Israels Ministerpräsident soll von Schin-Bet-Chef Bar verlangt haben, Demonstranten zu überwachen. Er weigerte sich – und sei entlassen worden. Netanjahu bestreitet das.
22. April 2025, 2:19 Uhr Quelle: ZEIT ONLINE, Reuters, AFP, sbo
Israels Ministerpräsident
Benjamin Netanjahu soll den Inlandsgeheimdienst Schin Bet aufgefordert haben,
politische Gegner auszuspionieren. Das geht aus einer
eidesstattlichen Erklärung hervor, die Geheimdienstchef Ronen Bar dem Obersten Gerichtshof vorlegte.
Bar teilte in dem von der Generalstaatsanwaltschaft veröffentlichten Dokument mit, dass Netanjahu ihm mehrfach gesagt habe, dass er vom Inlandsgeheimdienst erwarte, gegen Teilnehmer von Anti-Regierungs-Protesten vorzugehen. Dabei müsse es einen "besonderen Fokus auf die Überwachung der finanziellen Unterstützer der Proteste" geben, verlangte Netanjahu demnach.
Zudem hat Bar es laut der Erklärung abgelehnt, Maßnahmen zu ergreifen, die zu Verzögerungen in
einem gegen Netanjahu laufenden Korruptionsprozess geführt
hätten.

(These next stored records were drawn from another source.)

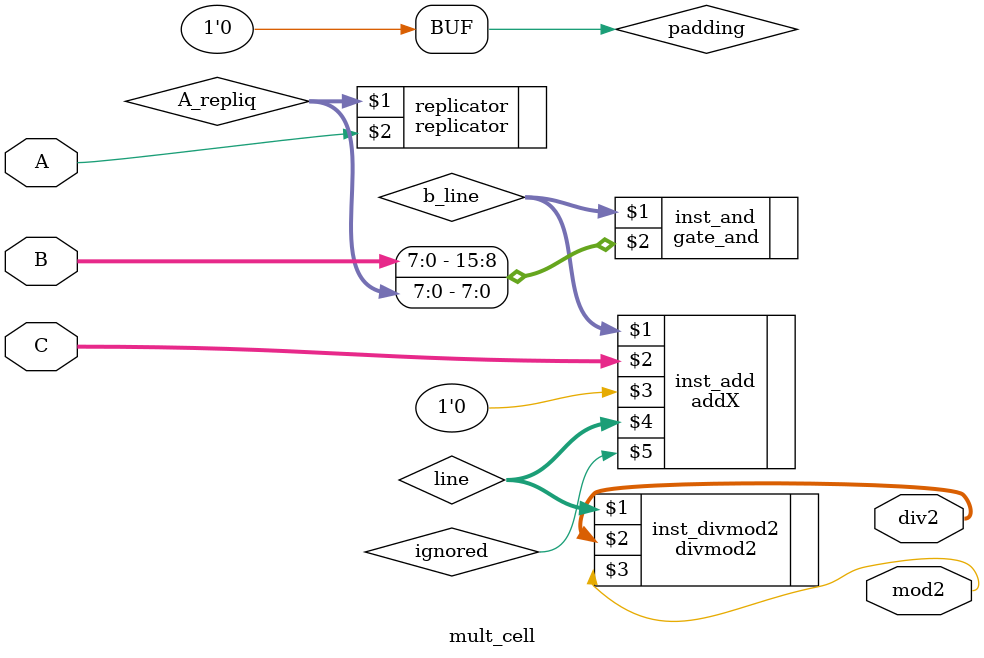
<source format=v>
`ifndef __MULTX__
 `define  __MULTX__

module multX(A, B, C, out);
   parameter WIRE = 8;
   parameter ELEM = WIRE;

   input  [ELEM-1:0] A;
   input  [WIRE-1:0] B;
   input  [WIRE-1:0] C;

   output [ELEM-1:0] out;

   wire [WIRE-1:0]   div;

   if (ELEM > 1)
     begin
	if (WIRE == ELEM)
	  mult_cell #(.WIRE(WIRE)) inst_mult_cells(A[0], B, {WIRE{1'b0}}, div, out[0]);
	else
	  mult_cell #(.WIRE(WIRE)) inst_mult_cells(A[0], B, C, div, out[0]);
	multX #(.WIRE(WIRE), .ELEM(ELEM-1)) inst_multX(A[ELEM-1:1],
						       B, div,//div == C
						       out[ELEM-1:1]);
     end
   else
     mult_cell #(.WIRE(WIRE)) inst_mult_cells(A[0], B, C, div, out[0]);
endmodule

`endif

`ifndef __MULT_CELL__
 `define __MULT_CELL__

 `include "src/routing/replicator.v"

 `include "src/alu/arithm/divmod2.v"
 `include "src/alu/arithm/addX.v"
 `include "src/primitive/gate/gate_and.v"

module mult_cell(A, B, C, div2, mod2);
   parameter WIRE = 8;

   input [WIRE-1:0] B, C;
   input	    A;

   output [WIRE-1:0] div2;
   output mod2;

   supply0 padding;
   wire [WIRE-1:0] line;
   wire		   ignored;
   wire [WIRE-1:0] A_repliq;
   wire [WIRE-1:0] b_line;

   replicator #(.WAY(WIRE), .WIRE(1)) replicator(A_repliq, A);
   gate_and #(.WAY(2), .WIRE(WIRE)) inst_and(b_line, {B, A_repliq});
   addX #(.WIRE(WIRE)) inst_add(b_line, C, padding, line, ignored);
   divmod2 #(.WIRE(WIRE)) inst_divmod2(line, div2, mod2);
endmodule

`endif

</source>
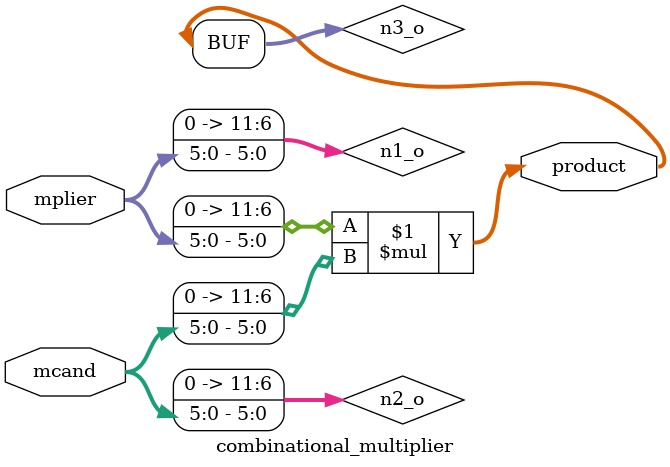
<source format=v>
module combinational_multiplier
  (input  [5:0] mplier,
   input  [5:0] mcand,
   output [11:0] product);
  wire [11:0] n1_o;
  wire [11:0] n2_o;
  wire [11:0] n3_o;
  assign product = n3_o;
  /* src/combinational_multiplier.vhd:23:54  */
  assign n1_o = {6'b0, mplier};  //  uext
  /* src/combinational_multiplier.vhd:23:54  */
  assign n2_o = {6'b0, mcand};  //  uext
  /* src/combinational_multiplier.vhd:23:54  */
  assign n3_o = n1_o * n2_o; // umul
endmodule


</source>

Dies sei auch der Grund für seine vom Obersten Gericht
gestoppte Entlassung als Geheimdienstchef, erklärte Bar demnach.
Netanjahus
Büro wies die Vorwürfe zurück. "Ronen Bar hat heute eine falsche
eidesstattliche Erklärung beim Obersten Gerichtshof eingereicht, die zu
gegebener Zeit ausführlich widerlegt werden wird", hieß es in einer
Erklärung.
Der Schin Bet hatte wegen Durchstechens geheimer
Armeedokumente an Medien ermittelt und Verbindungen von
Netanjahu-Mitarbeitern zu Katar untersucht, bei denen
Geldzahlungen eine Rolle gespielt haben sollen. Der
Ministerpräsident weist diese Verdächtigungen zurück und wirft
seinerseits dem Geheimdienst vor, vom eigenen Versagen im Vorfeld des Überfalls von
Hamas-Kämpfern auf Israel am 7. Oktober 2023
ablenken zu wollen.
Entlassung ist vorerst blockiert
Zwischen Netanjahu und Bar läuft seit Längerem ein politischer und juristischer Streit. Netanjahus Kabinett hatte Bars Entlassung als Chef des Inlandsgeheimdienstes Schin Bet am 21. März einstimmig beschlossen. Die Anordnung löste in ganz Israel Proteste aus. Kritiker warfen dem Premierminister vor, er untergrabe wichtige staatliche Institutionen und gefährde die Grundlagen der israelischen Demokratie.
Mehrere Oppositionsparteien und Nichtregierungsorganisationen legten jedoch Einspruch gegen die Entlassung ein. Der Oberste Gerichtshof setzte Bars Entlassung daraufhin bis zum 8. April aus und erließ eine einstweilige Verfügung, welche die Entlassung Bars bis zu einer "späteren Entscheidung" in dem Fall blockiert. Die Regierung darf demnach weiter Gespräche mit möglichen Nachfolgern führen, aber noch keinen Nachfolger oder Interimsnachfolger ernennen.